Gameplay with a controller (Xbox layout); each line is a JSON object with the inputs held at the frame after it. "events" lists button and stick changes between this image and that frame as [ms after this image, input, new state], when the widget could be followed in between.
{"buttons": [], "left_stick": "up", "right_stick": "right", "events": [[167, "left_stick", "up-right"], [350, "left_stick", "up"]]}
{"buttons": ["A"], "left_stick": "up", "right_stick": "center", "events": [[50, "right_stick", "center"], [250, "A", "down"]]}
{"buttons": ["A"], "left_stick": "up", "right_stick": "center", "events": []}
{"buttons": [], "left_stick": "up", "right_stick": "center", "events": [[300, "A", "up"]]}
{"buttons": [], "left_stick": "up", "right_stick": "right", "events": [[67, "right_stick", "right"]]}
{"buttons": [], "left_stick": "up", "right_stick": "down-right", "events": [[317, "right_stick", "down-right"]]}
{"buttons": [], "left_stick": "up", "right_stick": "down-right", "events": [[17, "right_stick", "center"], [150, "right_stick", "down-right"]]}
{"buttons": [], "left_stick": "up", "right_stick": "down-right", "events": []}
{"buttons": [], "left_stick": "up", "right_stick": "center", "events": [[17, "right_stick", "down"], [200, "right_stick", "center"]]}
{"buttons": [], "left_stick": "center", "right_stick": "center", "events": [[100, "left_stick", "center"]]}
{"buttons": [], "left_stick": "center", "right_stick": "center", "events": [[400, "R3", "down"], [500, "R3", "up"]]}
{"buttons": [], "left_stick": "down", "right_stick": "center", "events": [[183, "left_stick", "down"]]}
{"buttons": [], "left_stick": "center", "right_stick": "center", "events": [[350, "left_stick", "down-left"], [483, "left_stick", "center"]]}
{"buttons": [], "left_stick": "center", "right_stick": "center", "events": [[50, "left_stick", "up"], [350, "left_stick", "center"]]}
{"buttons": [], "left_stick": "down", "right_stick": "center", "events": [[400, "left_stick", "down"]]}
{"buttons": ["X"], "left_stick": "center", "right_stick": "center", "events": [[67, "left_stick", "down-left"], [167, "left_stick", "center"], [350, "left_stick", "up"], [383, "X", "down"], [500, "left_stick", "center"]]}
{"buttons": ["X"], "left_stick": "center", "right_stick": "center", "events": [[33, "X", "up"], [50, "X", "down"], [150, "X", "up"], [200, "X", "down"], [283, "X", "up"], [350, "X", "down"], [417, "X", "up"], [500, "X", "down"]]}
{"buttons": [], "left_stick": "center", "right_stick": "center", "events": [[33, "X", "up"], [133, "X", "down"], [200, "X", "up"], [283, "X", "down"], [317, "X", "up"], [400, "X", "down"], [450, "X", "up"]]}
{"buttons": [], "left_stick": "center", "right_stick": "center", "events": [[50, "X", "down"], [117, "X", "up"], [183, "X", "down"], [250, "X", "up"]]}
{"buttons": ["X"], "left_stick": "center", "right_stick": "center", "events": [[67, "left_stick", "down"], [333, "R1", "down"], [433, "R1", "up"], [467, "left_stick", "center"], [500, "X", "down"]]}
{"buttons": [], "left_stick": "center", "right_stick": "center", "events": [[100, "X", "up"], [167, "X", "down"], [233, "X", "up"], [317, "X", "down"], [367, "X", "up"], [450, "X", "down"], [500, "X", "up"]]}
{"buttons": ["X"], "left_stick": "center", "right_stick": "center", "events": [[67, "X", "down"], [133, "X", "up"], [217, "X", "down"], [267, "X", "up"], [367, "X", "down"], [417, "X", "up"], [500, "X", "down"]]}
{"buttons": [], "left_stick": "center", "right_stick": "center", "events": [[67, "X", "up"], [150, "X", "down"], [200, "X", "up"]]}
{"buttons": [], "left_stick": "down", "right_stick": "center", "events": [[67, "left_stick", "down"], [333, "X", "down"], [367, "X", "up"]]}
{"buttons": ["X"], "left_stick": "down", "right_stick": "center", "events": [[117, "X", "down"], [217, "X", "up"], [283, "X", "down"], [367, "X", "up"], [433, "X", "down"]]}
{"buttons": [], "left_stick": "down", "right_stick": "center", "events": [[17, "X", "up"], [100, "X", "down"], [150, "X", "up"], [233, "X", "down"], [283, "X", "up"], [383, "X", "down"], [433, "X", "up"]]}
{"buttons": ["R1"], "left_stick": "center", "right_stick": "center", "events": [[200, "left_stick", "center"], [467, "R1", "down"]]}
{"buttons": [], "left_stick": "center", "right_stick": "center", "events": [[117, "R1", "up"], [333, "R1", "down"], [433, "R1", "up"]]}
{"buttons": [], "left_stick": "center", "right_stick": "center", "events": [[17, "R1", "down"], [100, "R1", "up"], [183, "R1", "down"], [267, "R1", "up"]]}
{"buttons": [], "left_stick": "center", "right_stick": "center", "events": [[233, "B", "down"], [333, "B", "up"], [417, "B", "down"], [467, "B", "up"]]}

────────────────────

-- WHAT YOU NEED TO DO --
What you write must match the records above exactly, line for line.

-- RESULT OF THIS TASK --
Gameplay with a controller (Xbox layout); each line is a JSON object with the inputs held at the frame after it. "events" lists button and stick changes between this image and that frame as [ms after this image, input, new state], when the widget could be followed in between.
{"buttons": [], "left_stick": "up", "right_stick": "right", "events": [[167, "left_stick", "up-right"], [350, "left_stick", "up"]]}
{"buttons": ["A"], "left_stick": "up", "right_stick": "center", "events": [[50, "right_stick", "center"], [250, "A", "down"]]}
{"buttons": ["A"], "left_stick": "up", "right_stick": "center", "events": []}
{"buttons": [], "left_stick": "up", "right_stick": "center", "events": [[300, "A", "up"]]}
{"buttons": [], "left_stick": "up", "right_stick": "right", "events": [[67, "right_stick", "right"]]}
{"buttons": [], "left_stick": "up", "right_stick": "down-right", "events": [[317, "right_stick", "down-right"]]}
{"buttons": [], "left_stick": "up", "right_stick": "down-right", "events": [[17, "right_stick", "center"], [150, "right_stick", "down-right"]]}
{"buttons": [], "left_stick": "up", "right_stick": "down-right", "events": []}
{"buttons": [], "left_stick": "up", "right_stick": "center", "events": [[17, "right_stick", "down"], [200, "right_stick", "center"]]}
{"buttons": [], "left_stick": "center", "right_stick": "center", "events": [[100, "left_stick", "center"]]}
{"buttons": [], "left_stick": "center", "right_stick": "center", "events": [[400, "R3", "down"], [500, "R3", "up"]]}
{"buttons": [], "left_stick": "down", "right_stick": "center", "events": [[183, "left_stick", "down"]]}
{"buttons": [], "left_stick": "center", "right_stick": "center", "events": [[350, "left_stick", "down-left"], [483, "left_stick", "center"]]}
{"buttons": [], "left_stick": "center", "right_stick": "center", "events": [[50, "left_stick", "up"], [350, "left_stick", "center"]]}
{"buttons": [], "left_stick": "down", "right_stick": "center", "events": [[400, "left_stick", "down"]]}
{"buttons": ["X"], "left_stick": "center", "right_stick": "center", "events": [[67, "left_stick", "down-left"], [167, "left_stick", "center"], [350, "left_stick", "up"], [383, "X", "down"], [500, "left_stick", "center"]]}
{"buttons": ["X"], "left_stick": "center", "right_stick": "center", "events": [[33, "X", "up"], [50, "X", "down"], [150, "X", "up"], [200, "X", "down"], [283, "X", "up"], [350, "X", "down"], [417, "X", "up"], [500, "X", "down"]]}
{"buttons": [], "left_stick": "center", "right_stick": "center", "events": [[33, "X", "up"], [133, "X", "down"], [200, "X", "up"], [283, "X", "down"], [317, "X", "up"], [400, "X", "down"], [450, "X", "up"]]}
{"buttons": [], "left_stick": "center", "right_stick": "center", "events": [[50, "X", "down"], [117, "X", "up"], [183, "X", "down"], [250, "X", "up"]]}
{"buttons": ["X"], "left_stick": "center", "right_stick": "center", "events": [[67, "left_stick", "down"], [333, "R1", "down"], [433, "R1", "up"], [467, "left_stick", "center"], [500, "X", "down"]]}
{"buttons": [], "left_stick": "center", "right_stick": "center", "events": [[100, "X", "up"], [167, "X", "down"], [233, "X", "up"], [317, "X", "down"], [367, "X", "up"], [450, "X", "down"], [500, "X", "up"]]}
{"buttons": ["X"], "left_stick": "center", "right_stick": "center", "events": [[67, "X", "down"], [133, "X", "up"], [217, "X", "down"], [267, "X", "up"], [367, "X", "down"], [417, "X", "up"], [500, "X", "down"]]}
{"buttons": [], "left_stick": "center", "right_stick": "center", "events": [[67, "X", "up"], [150, "X", "down"], [200, "X", "up"]]}
{"buttons": [], "left_stick": "down", "right_stick": "center", "events": [[67, "left_stick", "down"], [333, "X", "down"], [367, "X", "up"]]}
{"buttons": ["X"], "left_stick": "down", "right_stick": "center", "events": [[117, "X", "down"], [217, "X", "up"], [283, "X", "down"], [367, "X", "up"], [433, "X", "down"]]}
{"buttons": [], "left_stick": "down", "right_stick": "center", "events": [[17, "X", "up"], [100, "X", "down"], [150, "X", "up"], [233, "X", "down"], [283, "X", "up"], [383, "X", "down"], [433, "X", "up"]]}
{"buttons": ["R1"], "left_stick": "center", "right_stick": "center", "events": [[200, "left_stick", "center"], [467, "R1", "down"]]}
{"buttons": [], "left_stick": "center", "right_stick": "center", "events": [[117, "R1", "up"], [333, "R1", "down"], [433, "R1", "up"]]}
{"buttons": [], "left_stick": "center", "right_stick": "center", "events": [[17, "R1", "down"], [100, "R1", "up"], [183, "R1", "down"], [267, "R1", "up"]]}
{"buttons": [], "left_stick": "center", "right_stick": "center", "events": [[233, "B", "down"], [333, "B", "up"], [417, "B", "down"], [467, "B", "up"]]}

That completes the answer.